Eine neue Pointe der aktuellen Diskussion ist allenfalls die schöne Ironie, dass de Maizière seine Thesen zur deutschen Leitkultur mit einem schiefen Satz begründet. Man muss also sagen: Wir sind offenbar nicht Burka – und leider auch nicht Grammatik.
2/2: Wahlkampfstand Bundestag
Über bloße Wahlkampf-Folklore hinaus geht allerdings die traurige Rolle, die der Bundestag mit seinem Gesetz zu "bereichsspezifischen Regelungen der Gesichtsverhüllung" spielt.
Fragwürdig ist es bereits, ein Gesetz zu verabschieden, das überhaupt keine Relevanz hat – bei dem man in der Gesetzesbegründung also nach "Erfüllungsaufwand: Keiner; Kosten: Keine" ehrlicherweise auch schreiben müsste "Nutzen: Keiner". Um ein politisches Zeichen zu setzen, das man selbst bei wohlwollender Auslegung kaum noch präventiv nennen kann, ist ein Gesetz das falsche Mittel. Der Bundestag ist kein Wahlkampfstand.
Rechtsstaatlich bedenklich ist es aber, wenn dieses Gesetz mit einer Rechtslage und einer Notwendigkeit begründet wird, welche nicht bestehen: Das Gesetz müsse erlassen werden, weil der Staat verpflichtet sei, weltanschaulich-religiös neutral aufzutreten.

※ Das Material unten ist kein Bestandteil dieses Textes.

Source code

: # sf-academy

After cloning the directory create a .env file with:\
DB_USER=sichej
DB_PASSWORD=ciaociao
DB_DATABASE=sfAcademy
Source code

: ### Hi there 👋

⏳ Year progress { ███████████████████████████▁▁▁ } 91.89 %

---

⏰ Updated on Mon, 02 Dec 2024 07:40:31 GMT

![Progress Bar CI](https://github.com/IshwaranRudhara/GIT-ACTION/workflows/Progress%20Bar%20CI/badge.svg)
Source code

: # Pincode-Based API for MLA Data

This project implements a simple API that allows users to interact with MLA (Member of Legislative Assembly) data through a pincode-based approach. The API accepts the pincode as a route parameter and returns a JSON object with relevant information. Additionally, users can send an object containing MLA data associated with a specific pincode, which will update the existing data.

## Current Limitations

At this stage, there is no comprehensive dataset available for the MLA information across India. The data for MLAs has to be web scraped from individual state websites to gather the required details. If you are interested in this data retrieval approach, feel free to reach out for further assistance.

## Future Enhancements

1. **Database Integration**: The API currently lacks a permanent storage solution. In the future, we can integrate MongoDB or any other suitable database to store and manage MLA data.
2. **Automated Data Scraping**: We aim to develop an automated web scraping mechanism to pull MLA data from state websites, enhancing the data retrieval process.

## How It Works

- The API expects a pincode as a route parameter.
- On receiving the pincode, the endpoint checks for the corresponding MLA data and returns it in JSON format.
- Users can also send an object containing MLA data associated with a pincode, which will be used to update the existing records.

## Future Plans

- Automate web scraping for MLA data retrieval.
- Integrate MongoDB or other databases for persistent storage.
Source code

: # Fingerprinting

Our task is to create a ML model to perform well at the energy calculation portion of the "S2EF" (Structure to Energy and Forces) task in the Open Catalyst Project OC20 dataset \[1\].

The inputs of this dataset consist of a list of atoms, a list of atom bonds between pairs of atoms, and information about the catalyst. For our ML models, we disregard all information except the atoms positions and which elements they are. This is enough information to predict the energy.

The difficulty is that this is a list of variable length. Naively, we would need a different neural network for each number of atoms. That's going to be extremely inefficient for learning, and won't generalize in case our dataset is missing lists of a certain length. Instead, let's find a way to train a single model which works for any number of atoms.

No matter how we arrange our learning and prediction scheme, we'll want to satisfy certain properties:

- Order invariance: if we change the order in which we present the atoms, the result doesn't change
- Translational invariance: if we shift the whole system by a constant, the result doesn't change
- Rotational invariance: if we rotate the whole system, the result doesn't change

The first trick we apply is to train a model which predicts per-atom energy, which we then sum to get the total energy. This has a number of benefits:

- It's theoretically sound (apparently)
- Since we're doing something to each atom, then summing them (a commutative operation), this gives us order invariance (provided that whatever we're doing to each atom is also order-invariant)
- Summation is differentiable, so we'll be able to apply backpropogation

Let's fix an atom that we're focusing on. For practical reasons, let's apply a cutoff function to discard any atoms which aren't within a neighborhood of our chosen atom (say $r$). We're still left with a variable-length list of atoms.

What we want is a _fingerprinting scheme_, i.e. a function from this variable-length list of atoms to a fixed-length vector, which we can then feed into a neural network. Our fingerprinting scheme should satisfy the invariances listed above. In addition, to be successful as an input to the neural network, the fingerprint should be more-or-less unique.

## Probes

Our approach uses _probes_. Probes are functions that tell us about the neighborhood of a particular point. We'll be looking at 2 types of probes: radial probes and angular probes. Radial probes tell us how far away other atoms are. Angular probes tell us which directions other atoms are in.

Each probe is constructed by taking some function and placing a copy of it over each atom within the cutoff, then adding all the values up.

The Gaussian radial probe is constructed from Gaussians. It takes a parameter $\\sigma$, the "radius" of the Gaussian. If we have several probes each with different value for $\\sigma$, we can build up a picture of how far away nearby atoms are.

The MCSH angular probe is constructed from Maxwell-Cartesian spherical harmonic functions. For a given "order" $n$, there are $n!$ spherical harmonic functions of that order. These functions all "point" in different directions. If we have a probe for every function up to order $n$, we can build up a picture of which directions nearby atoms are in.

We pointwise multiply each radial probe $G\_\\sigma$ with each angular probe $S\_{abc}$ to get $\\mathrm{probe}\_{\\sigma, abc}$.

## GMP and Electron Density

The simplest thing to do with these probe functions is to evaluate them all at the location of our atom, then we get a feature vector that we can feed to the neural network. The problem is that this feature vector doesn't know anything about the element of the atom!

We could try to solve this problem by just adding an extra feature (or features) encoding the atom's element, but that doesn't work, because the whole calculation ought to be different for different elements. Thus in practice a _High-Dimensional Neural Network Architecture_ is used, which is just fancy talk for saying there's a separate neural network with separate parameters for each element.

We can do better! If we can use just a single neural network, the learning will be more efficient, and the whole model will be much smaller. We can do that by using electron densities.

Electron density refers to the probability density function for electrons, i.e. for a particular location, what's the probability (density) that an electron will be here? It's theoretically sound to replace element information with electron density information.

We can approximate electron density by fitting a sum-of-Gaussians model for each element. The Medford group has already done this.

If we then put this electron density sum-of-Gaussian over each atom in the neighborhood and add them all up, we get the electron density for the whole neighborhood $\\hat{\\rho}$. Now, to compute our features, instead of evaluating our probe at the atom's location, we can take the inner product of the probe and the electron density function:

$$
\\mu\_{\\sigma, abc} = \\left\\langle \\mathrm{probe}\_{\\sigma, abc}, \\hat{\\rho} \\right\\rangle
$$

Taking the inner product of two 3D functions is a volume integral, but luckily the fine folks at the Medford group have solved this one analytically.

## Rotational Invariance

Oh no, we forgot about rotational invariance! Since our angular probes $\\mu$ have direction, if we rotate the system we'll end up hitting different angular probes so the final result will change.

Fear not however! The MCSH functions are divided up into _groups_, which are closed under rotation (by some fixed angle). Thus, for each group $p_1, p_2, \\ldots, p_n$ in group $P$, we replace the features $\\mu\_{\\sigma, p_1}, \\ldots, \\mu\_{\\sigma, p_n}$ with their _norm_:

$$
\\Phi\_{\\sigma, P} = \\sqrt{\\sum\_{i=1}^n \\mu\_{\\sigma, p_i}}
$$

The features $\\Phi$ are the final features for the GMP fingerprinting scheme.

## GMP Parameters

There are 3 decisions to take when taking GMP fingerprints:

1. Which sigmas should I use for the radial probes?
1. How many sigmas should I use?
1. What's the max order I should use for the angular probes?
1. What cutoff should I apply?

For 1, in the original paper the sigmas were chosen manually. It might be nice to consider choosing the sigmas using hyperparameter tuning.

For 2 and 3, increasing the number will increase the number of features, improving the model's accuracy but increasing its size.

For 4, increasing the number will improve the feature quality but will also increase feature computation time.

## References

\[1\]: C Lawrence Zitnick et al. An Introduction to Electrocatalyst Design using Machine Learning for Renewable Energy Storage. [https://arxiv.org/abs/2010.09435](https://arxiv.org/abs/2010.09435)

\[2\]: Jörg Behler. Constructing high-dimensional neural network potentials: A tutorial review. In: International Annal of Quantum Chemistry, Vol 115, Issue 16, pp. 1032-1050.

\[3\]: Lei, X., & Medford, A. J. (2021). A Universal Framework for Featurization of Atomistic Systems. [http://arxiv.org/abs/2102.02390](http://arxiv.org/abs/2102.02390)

Noch nicht einmal die halbe Wahrheit
Legt man diesen Maßstab zugrunde, drängen sich noch ganz andere Fragen auf: Wenn die weltanschauliche Neutralität des Staates so dringend ist, dass der Bundestag ein Gesetz erlassen muss, um ein Phantom-Problem zu regeln – mit welcher Dringlichkeit müsste er dann diskutieren und per Gesetz regeln, ob (Bundes-)Richterinnen ein Kopftuch tragen dürfen? Oder in Gerichtssälen (des Bundes) Kreuze hängen?
Diese Fragen sind in den vergangenen Monaten diskutiert worden, und ihre Praxisrelevanz ist sicherlich höher als die einer Vollverschleierung. Nur zur Klarstellung sei an dieser Stelle gesagt: Man muss nicht regelmäßig Nietzsches "Antichrist" lesen, um religiöse Symbole im Gericht zu hinterfragen. Man kann das auch als gläubiger Christ tun, der gerne in die Kirche geht – dies aber für eine private Angelegenheit hält.
Wenn es also in der Gesetzesbegründung heißt, das Gesetz sei wegen der weltanschaulichen Neutralität des Staates notwendig, ist dies rechtlich noch nicht einmal die halbe Wahrheit. Neben der Neutralität des Staates gibt es nämlich noch ein kompliziertes Kooperationsverhältnis von Staat und Glaubensgemeinschaften, außerdem die Grundrechte der Beamten und die der Bürger, vor allem die positive und negative Religionsfreiheit. Das Verschleierungsgesetz ist also allein politisch gewollt.
Seine rechtliche Notwendigkeit dagegen ist offensichtlich vorgeschoben, wenn viel relevantere Fragen offensichtlich nicht notwendig geklärt werden müssen. Den Bundestag für ein reines Symbolgesetz ohne jedwede Relevanz zu instrumentalisieren und dafür auch noch eine falsche Begründung zu geben – man könnte fast von Sünde sprechen.
Der Autor ist Richter am Amtsgericht und hauptamtlicher Dozent an der Fachhochschule für öffentliche Verwaltung und Rechtspflege in Bayern.